PepsiCo Cuts Product Line and Announces Layoffs
On Tuesday, PepsiCo revealed plans to reduce its U.S. soda and snack offerings by 20%, change some prices, and lay off an undisclosed number of employees—a decision made in collaboration with activist investor Elliott Management.
The renowned snack lineup includes Lay’s, Cheetos, Doritos, and Funyuns, alongside popular drinks like Pepsi and Mountain Dew. However, the company hasn’t specified which brands will be discontinued.
This move follows Elliott’s significant investment in PepsiCo earlier this year, where it acquired a $4 billion stake, pushing the company to simplify its brand portfolio.
In light of Elliott’s influence, PepsiCo is addressing cost-cutting measures, with an internal message to staff indicating that structural changes will impact certain roles in the company. Recently, employees at various North American locations, including the headquarters in New York, were instructed to work from home.
On the production front, PepsiCo is revamping its Lay’s potato chips to highlight that they are made from “real potatoes” and has switched to natural colors for its barbecue flavors, replacing artificial ones.
Additionally, the company is reformulating its Doritos and Cheetos products by removing synthetic dyes after public pushback from Health Secretary Robert F. Kennedy Jr., who urged companies to cut back on artificial food dyes.
PepsiCo also plans to introduce new products that are higher in protein and fiber, alongside options with lowered sugar content.
“This isn’t business as usual for us,” said PepsiCo’s Chief Financial Officer Steve Schmidt during a conference call with analysts on Tuesday.
Looking ahead, the company anticipates organic revenue growth of 2% to 4% for fiscal 2026, slightly below the analysts’ expectations of approximately 2.7%.
CEO Ramon Laguarta mentioned that savings from efficiency improvements would help in lowering prices for some key brands, hoping to stimulate sales amid inflation pressures that led consumers to shy away from higher-priced snacks and beverages. The specific products to receive price reductions weren’t identified.
“We have a chance to reinvest value significantly,” Laguarta expressed, adding that he feels optimistic about potential sales volume increases.
In November, the company announced plans to shut down its Frito-Lay facility in Orlando, Florida, resulting in over 450 job losses, which they attributed to “business needs.”

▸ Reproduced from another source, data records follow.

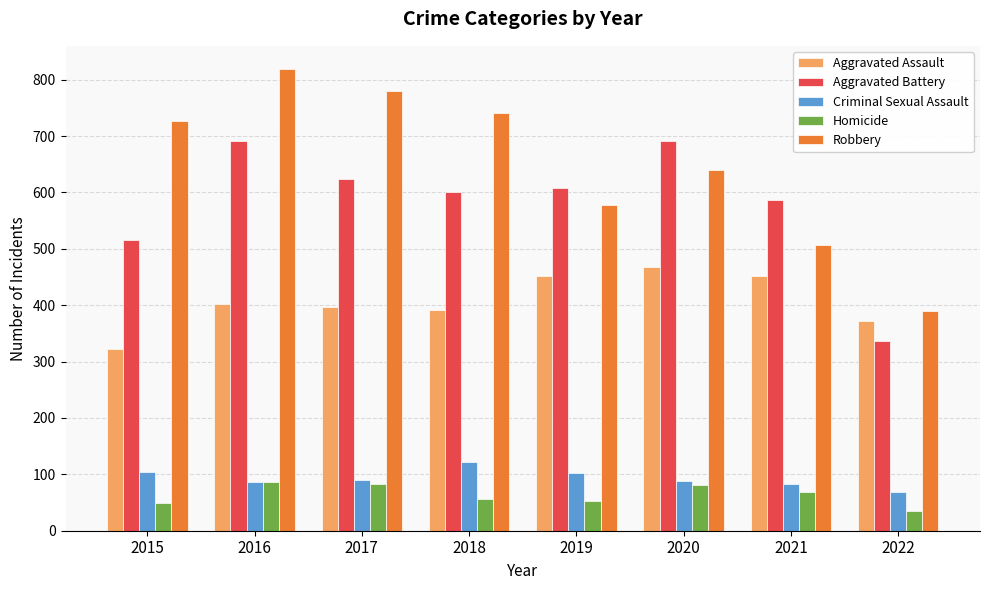

How many bars are there in each group?

5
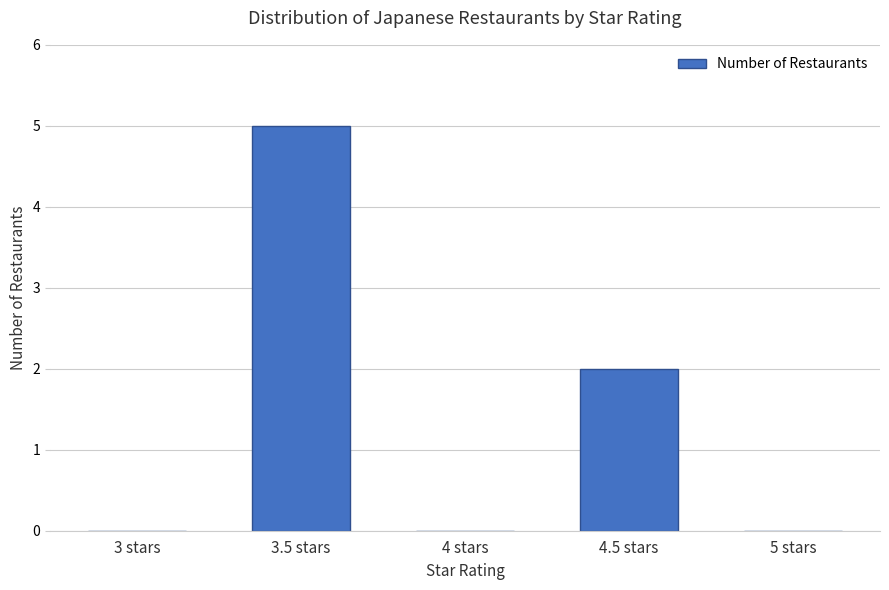

How many distinct data groups are displayed?

1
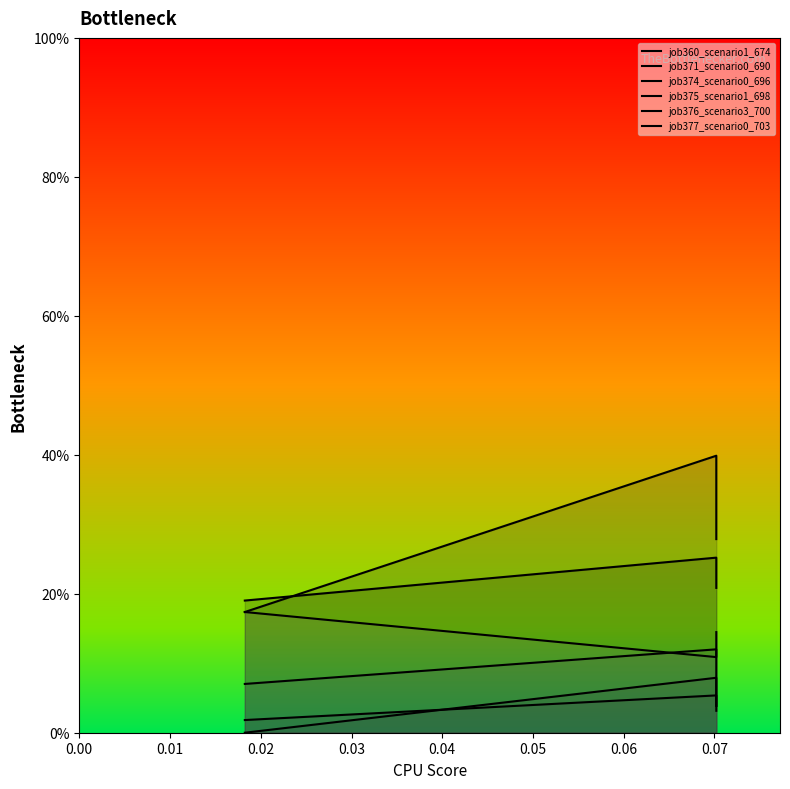

Which series has the widest spread of values?

job376_scenario3_700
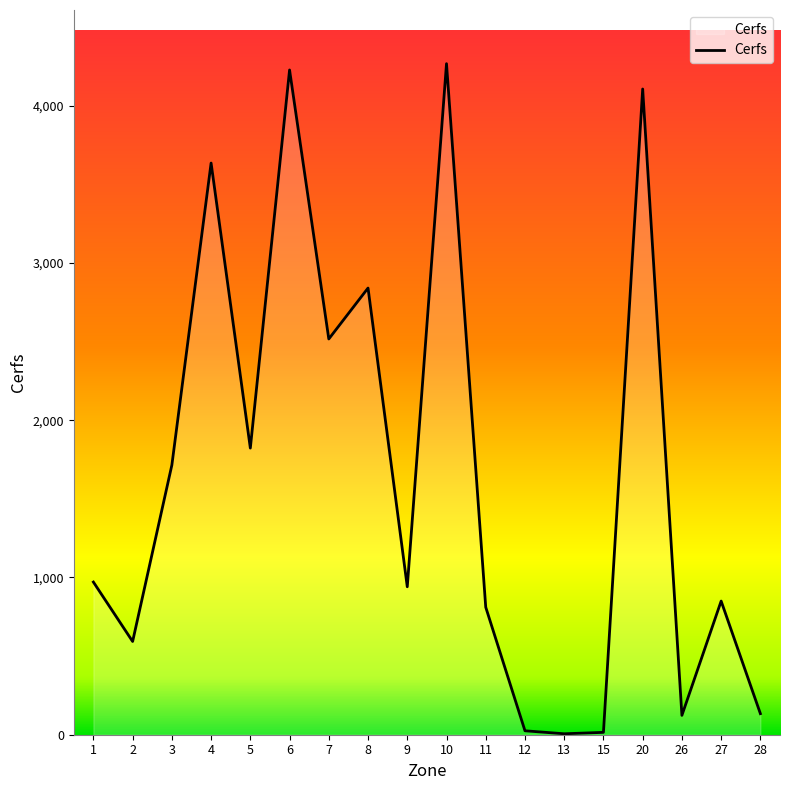

At which category does the chart reach its peak across all series?

10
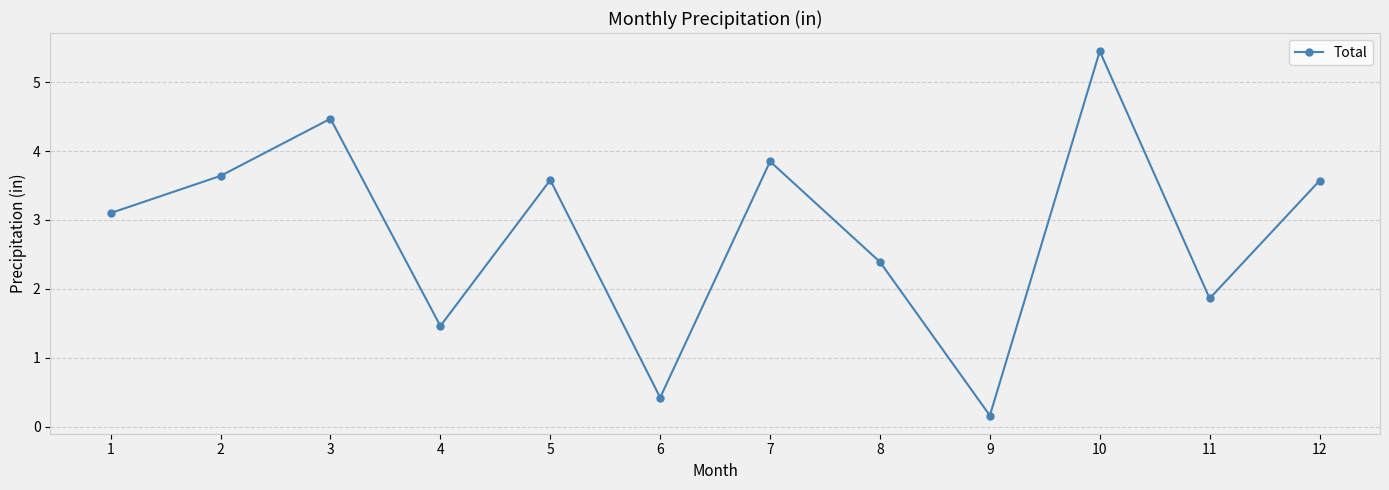

What is the value of the 2nd point from the left?

3.6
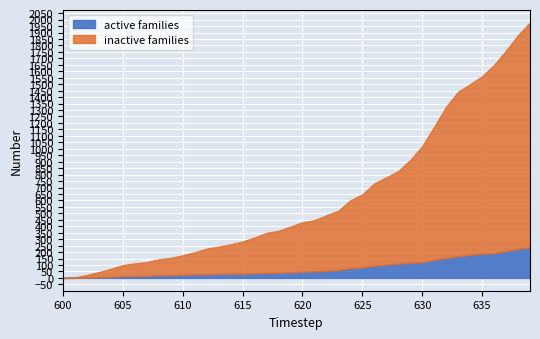

True or false: active families has a value of 187 at 635.

True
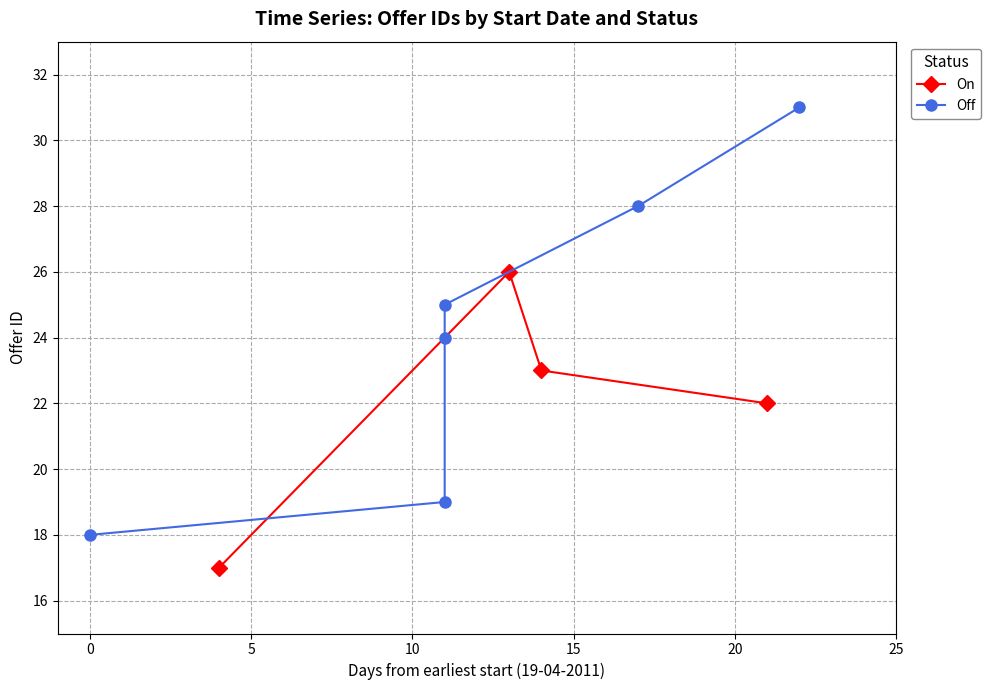

Does the chart have visible grid lines?

Yes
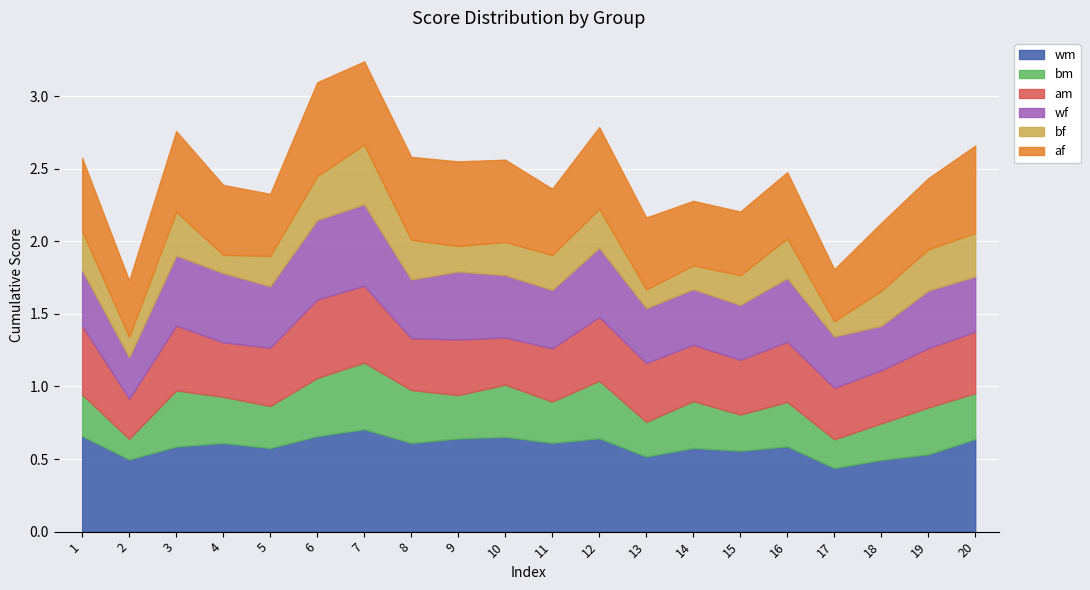

The value of bf at 15 is 0.2. True or false?

True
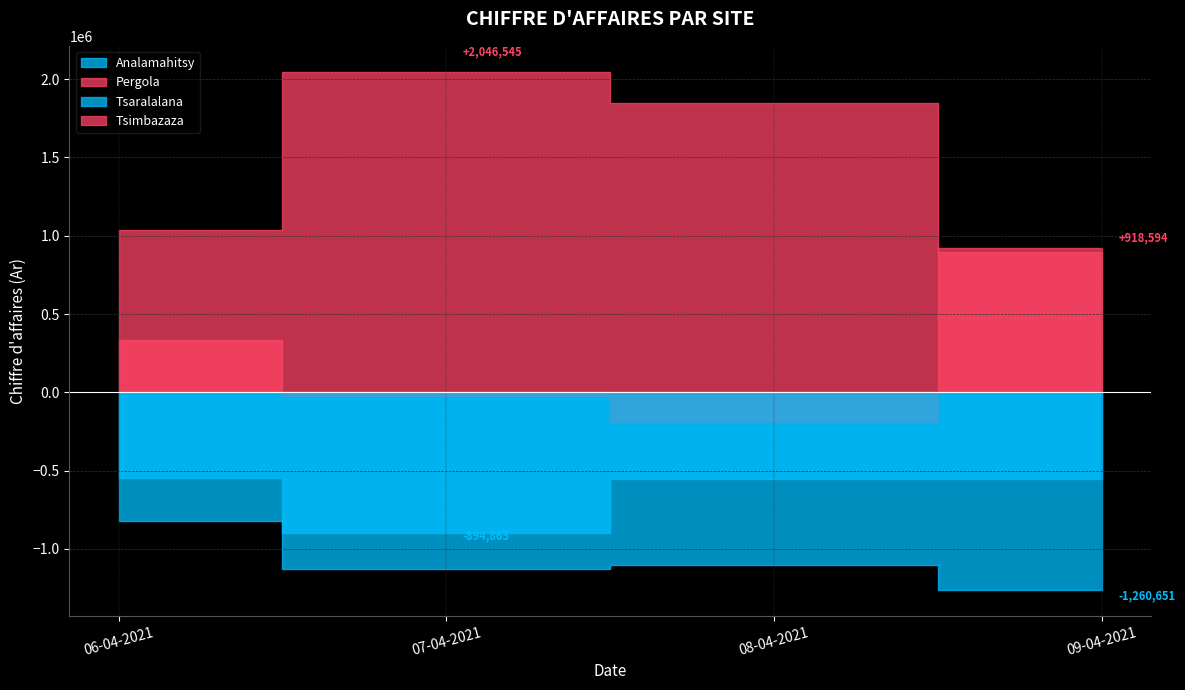

True or false: Analamahitsy has a value of 5138615 at 06-04-2021.

False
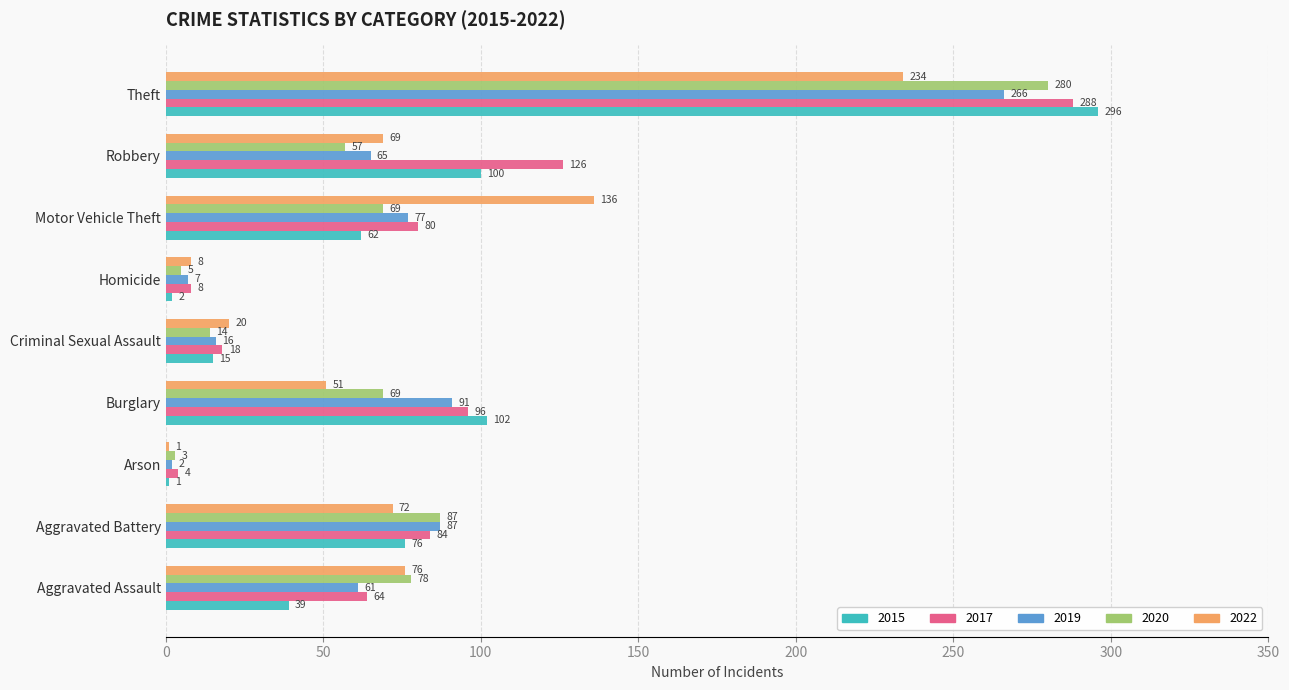

Count the number of data series in this chart.

5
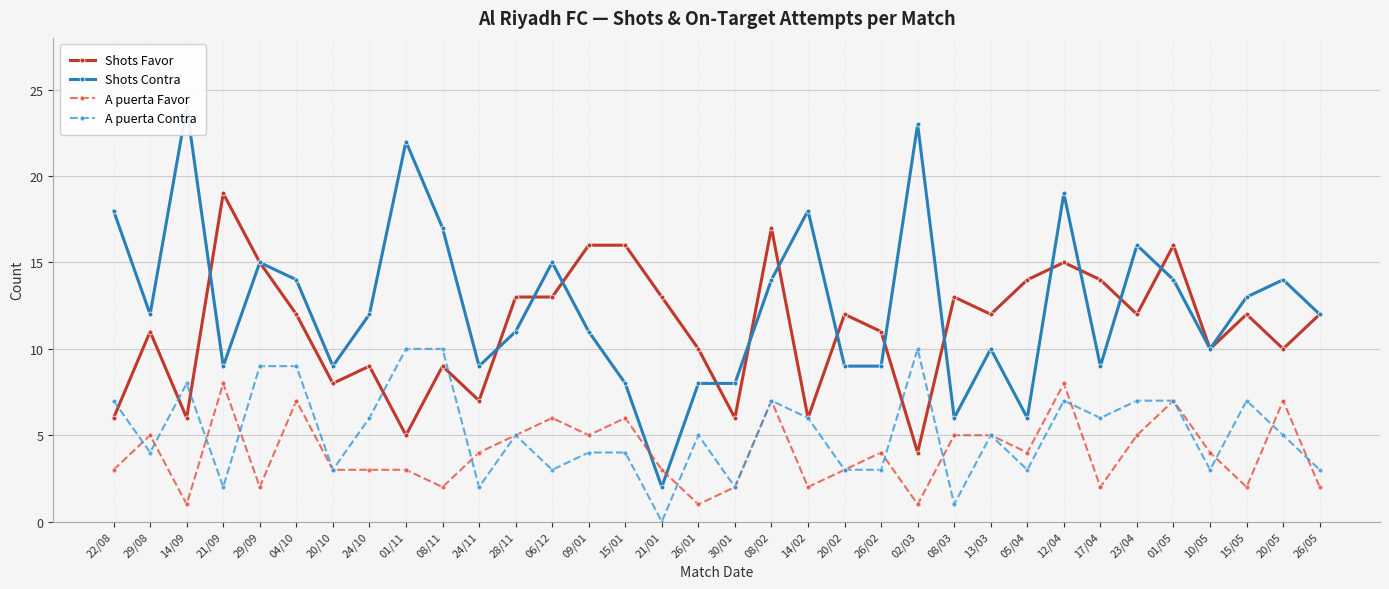

Where is the first local maximum for Shots Favor?

29/08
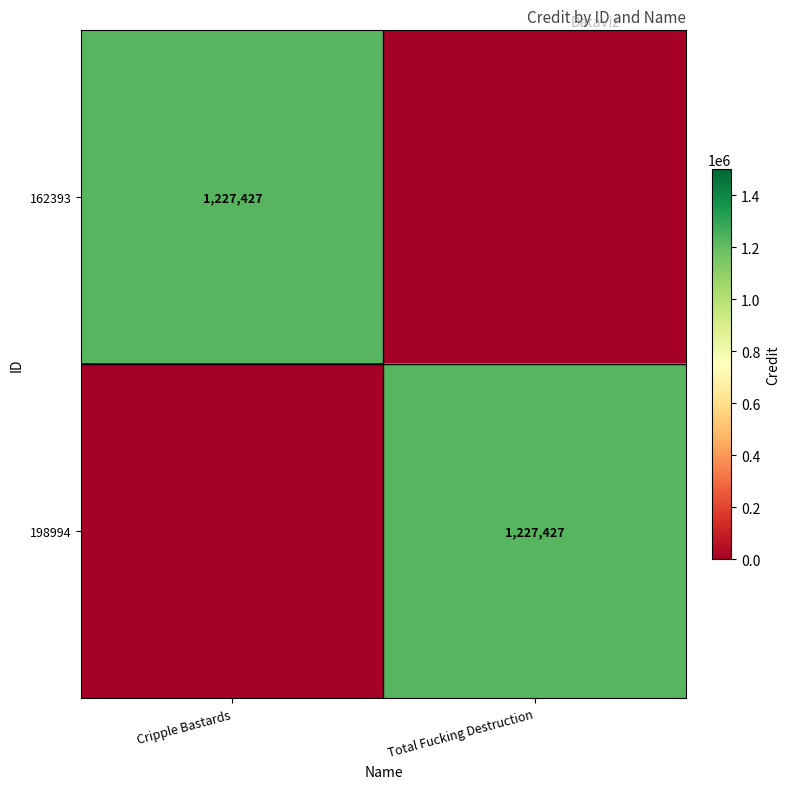

What is the total value across all series at Total Fucking Destruction?

1227427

Despite the ongoing changes, Laguarta reaffirmed that PepsiCo isn’t contemplating fully franchising its North American operations, although they are exploring various shifts within their existing system.
Similar to other beverage companies, PepsiCo operates through both independent bottlers and company-owned bottling facilities. Laguarta confirmed that Elliott would remain involved with the company.